* **Excerpt**
*****

Kafka Connect: Tolerate CommitFailedException and InvalidProducerEpochException during rebalance by kumarpritam863 · Pull Request #16366 · apache/iceberg

kumarpritam863 · 2026-05-16T14:32:17Z

Summary

When a Kafka consumer group re-balance happens between the time the iceberg-kafka-connect
sink task prepares a transactional offset commit and the time the broker processes it, the
connector currently dies with an unrecoverable ConnectException:

org.apache.kafka.connect.errors.ConnectException: Exiting WorkerSinkTask due to unrecoverable exception.
...
Caused by: org.apache.kafka.clients.consumer.CommitFailedException: Transaction offset Commit
failed due to consumer group metadata mismatch: Specified group generation id is not valid.
at org.apache.kafka.clients.producer.internals.TransactionManager$TxnOffsetCommitHandler.handleResponse(...)

This is a transient, expected failure mode under re-balance — the consumer-group
generation id captured in producer.sendOffsetsToTransaction(...) becomes stale by the time
the broker validates it. The same applies to InvalidProducerEpochException when the
producer epoch is bumped mid-flight. Both should be recoverable, not fatal.

Root cause

In Channel.send() the flow is:

producer.beginTransaction();
recordList.forEach(producer::send);
producer.sendOffsetsToTransaction(offsetsToCommit, KafkaUtils.consumerGroupMetadata(context));
producer.commitTransaction();   // <- raises CommitFailedException on stale generation id

The previous catch block aborted the transaction and rethrew the exception unchanged, so it
propagated as a non-retriable failure into WorkerSinkTask.deliverMessages and killed the
task.

Fix

Channel.send() now distinguishes recoverable re-balance failures from fatal ones:

Recoverable (CommitFailedException, InvalidProducerEpochException, including when
wrapped in another KafkaException): abort the transaction and translate to
org.apache.kafka.connect.errors.RetriableException. Connect's framework then pauses the
consumer, retains the message batch, and re-delivers it after the re-balance settles. The
aborted transaction never advanced source offsets, so once the partitions are reassigned
the new owner resumes from the last broker-committed offset — no data loss. Any data files
flushed before the abort become orphans, recoverable by Iceberg's orphan-file expiration.

*****

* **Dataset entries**

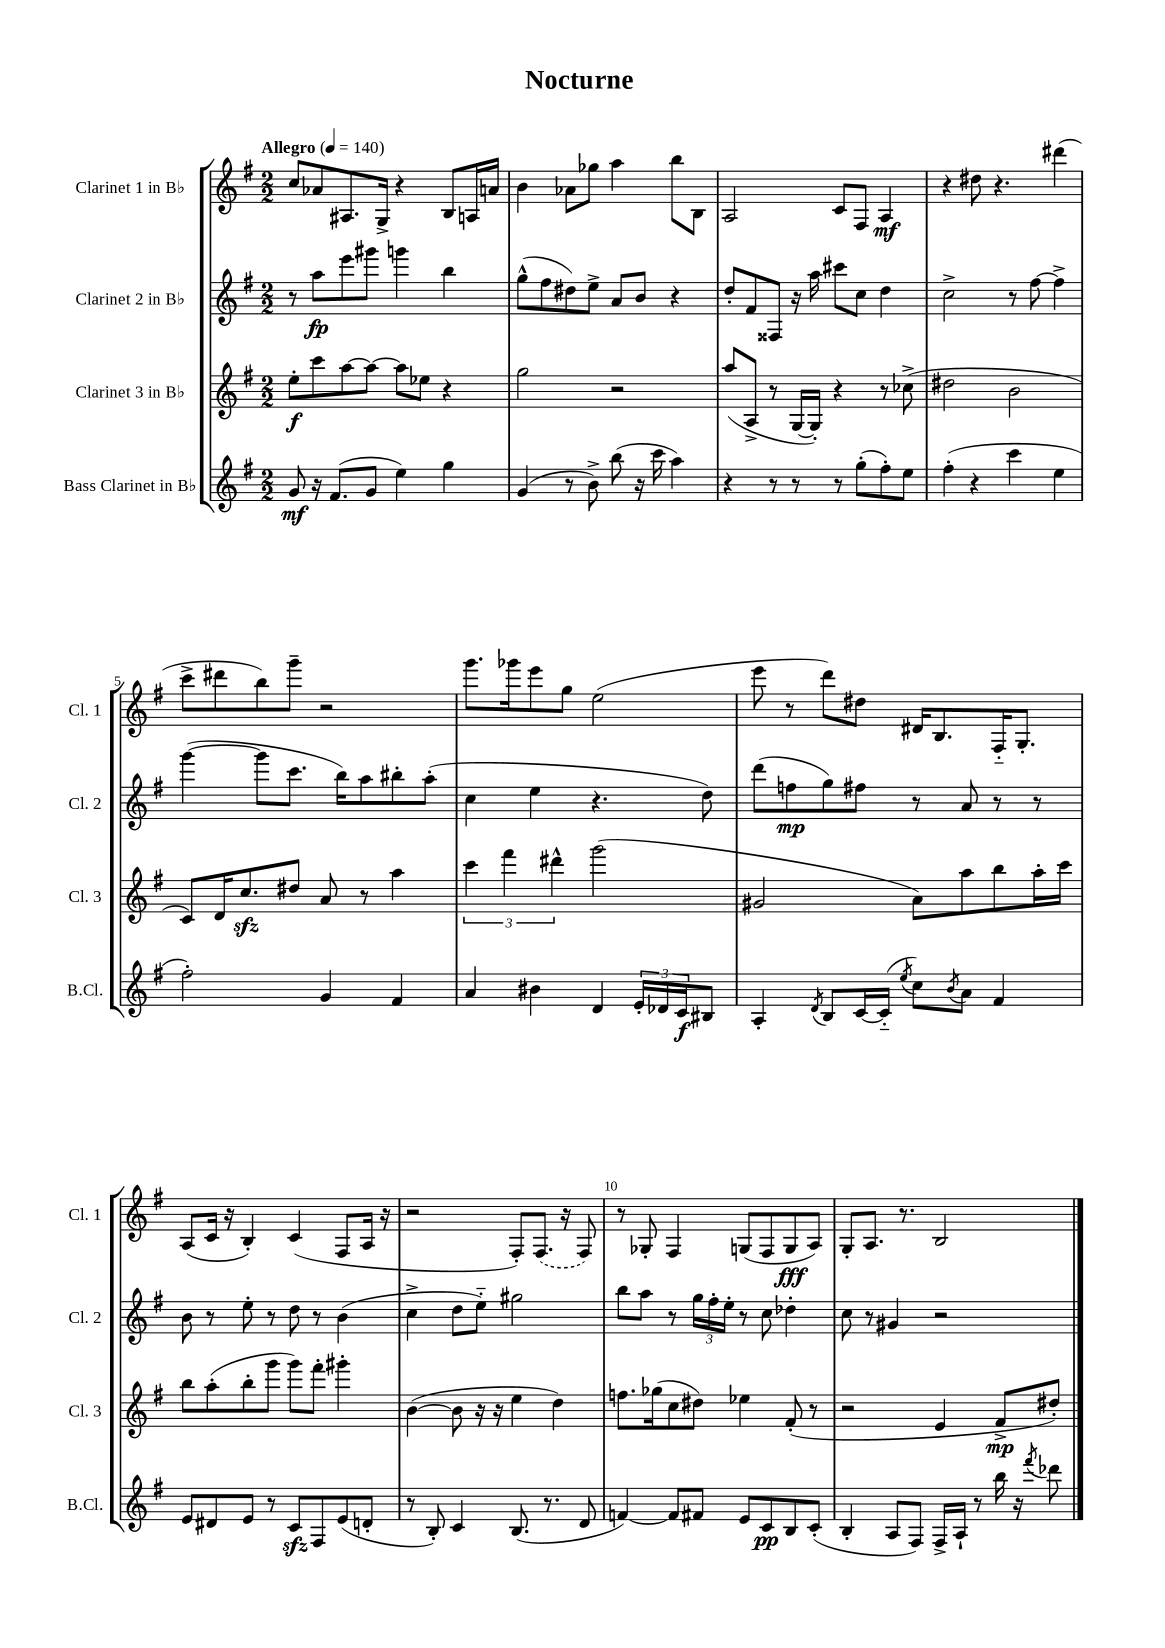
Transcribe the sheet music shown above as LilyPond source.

\header { title = "Nocturne" }
<<
\new StaffGroup <<
\new Staff = "s0" \with { instrumentName = "Clarinet 1 in Bb" shortInstrumentName = "Cl. 1" } {
    \clef treble \key g \major \numericTimeSignature \time 2/2 \tempo "Allegro" 4 = 140
    c''8 aes'8 ais8. g16-> r4 b8 a16 a'16 |
    b'4 aes'8 ges''8 a''4 b''8 b8 |
    a2 c'8 fis8 a4\mf |
    r4 dis''8 r4. dis'''4( |
    c'''8-> dis'''8 b''8) g'''8-- r2 |
    g'''8. ges'''16 e'''8 g''8 e''2( |
    e'''8 r8 d'''8) dis''8 dis'16 b8. fis16-_ g8.-. |
    a8( c'16 r16 b4-.) c'4( fis8 a16 r16 |
    r2 fis8-.) \once \slurDashed fis8.( r16 fis8) |
    r8 ges8-. fis4 g8( fis8 g8\fff a8) |
    g8-. a8. r8. b2 \bar "|." |
}
\new Staff = "s1" \with { instrumentName = "Clarinet 2 in Bb" shortInstrumentName = "Cl. 2" } {
    \clef treble \key g \major \numericTimeSignature \time 2/2
    r8 a''8\fp e'''8 gis'''8 g'''4 b''4 |
    g''8-^( fis''8 dis''8) e''8-> a'8 b'8 r4 |
    d''8-. fis'8 fisis8 r16 a''16 cis'''8 c''8 d''4 |
    c''2-> r8 fis''8~ fis''4-> |
    g'''4~( g'''8 c'''8. b''16) a''8 bis''8-. a''8-.( |
    c''4 e''4 r4. d''8) |
    d'''8( f''8\mp g''8) fis''8 r8 a'8 r8 r8 |
    b'8 r8 e''8-. r8 d''8 r8 b'4( |
    c''4-> d''8 e''8-_) gis''2 |
    b''8 a''8 r8 \tuplet 3/2 { g''16 fis''16-. e''16-. } r8 c''8 des''4-. |
    c''8 r8 gis'4 r2 \bar "|." |
}
\new Staff = "s2" \with { instrumentName = "Clarinet 3 in Bb" shortInstrumentName = "Cl. 3" } {
    \clef treble \key g \major \numericTimeSignature \time 2/2
    e''8-.\f c'''8 a''8~ a''8~ a''8 ees''8 r4 |
    g''2 r2 |
    a''8( a8-> r8 g16~ g16-.) r4 r8 ces''8->( |
    dis''2 b'2 |
    c'8) d'16 c''8.\sfz dis''8 a'8 r8 a''4 |
    \tuplet 3/2 { c'''4 fis'''4 dis'''4-^ } g'''2( |
    gis'2 a'8) a''8 b''8 a''16-. c'''16 |
    b''8 a''8-.( b''8-. g'''8 g'''8) fis'''8-. gis'''4-. |
    b'4~( b'8 r16 r16 e''4 d''4) |
    f''8. ges''16( c''8 dis''8) ees''4 fis'8-.( r8 |
    r2 e'4 fis'8->\mp dis''8-.) \bar "|." |
}
\new Staff = "s3" \with { instrumentName = "Bass Clarinet in Bb" shortInstrumentName = "B.Cl." } {
    \clef treble \key g \major \numericTimeSignature \time 2/2
    g'8\mf r16 fis'8.( g'8 e''4) g''4 |
    g'4( r8 b'8->) b''8( r16 c'''16 a''4) |
    r4 r8 r8 r8 g''8-.( fis''8-.) e''8 |
    fis''4-.( r4 c'''4 e''4 |
    fis''2-.) g'4 fis'4 |
    a'4 bis'4 d'4 \tuplet 3/2 { e'16-. des'16 c'16\f } bis8 |
    a4-. \acciaccatura { d'8 } b8 c'16~ c'16-_( \acciaccatura { e''8 } c''8) \acciaccatura { b'8 } a'8 fis'4 |
    e'8 dis'8 e'8 r8 c'8\sfz fis8 e'8( d'8-. |
    r8 b8-.) c'4 b8.( r8. d'8 |
    f'4~) f'8 fis'8 e'8 c'8\pp b8 c'8-.( |
    b4-. a8 fis8) fis16-> a16-! r8 b''16 r16 \acciaccatura { fis'''8 } des'''8 \bar "|." |
}
>>
>>
\layout { \context { \Score \override BarNumber.break-visibility = ##(#f #t #t) barNumberVisibility = #(every-nth-bar-number-visible 5) } }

*****

* **Actions to take**
**a)** From the Kafka Connect pull request, reproduce verbatim the passage beginning at "Kafka Connect: Tolerate" and continuing through "is not valid.".
**b)** List every line of the listing that contains the string "with".

* **Answers**
**a)**
Kafka Connect: Tolerate CommitFailedException and InvalidProducerEpochException during rebalance by kumarpritam863 · Pull Request #16366 · apache/iceberg

kumarpritam863 · 2026-05-16T14:32:17Z

Summary

When a Kafka consumer group re-balance happens between the time the iceberg-kafka-connect
sink task prepares a transactional offset commit and the time the broker processes it, the
connector currently dies with an unrecoverable ConnectException:

org.apache.kafka.connect.errors.ConnectException: Exiting WorkerSinkTask due to unrecoverable exception.
...
Caused by: org.apache.kafka.clients.consumer.CommitFailedException: Transaction offset Commit
failed due to consumer group metadata mismatch: Specified group generation id is not valid.

**b)**
\new Staff = "s0" \with { instrumentName = "Clarinet 1 in Bb" shortInstrumentName = "Cl. 1" } {
\new Staff = "s1" \with { instrumentName = "Clarinet 2 in Bb" shortInstrumentName = "Cl. 2" } {
\new Staff = "s2" \with { instrumentName = "Clarinet 3 in Bb" shortInstrumentName = "Cl. 3" } {
\new Staff = "s3" \with { instrumentName = "Bass Clarinet in Bb" shortInstrumentName = "B.Cl." } {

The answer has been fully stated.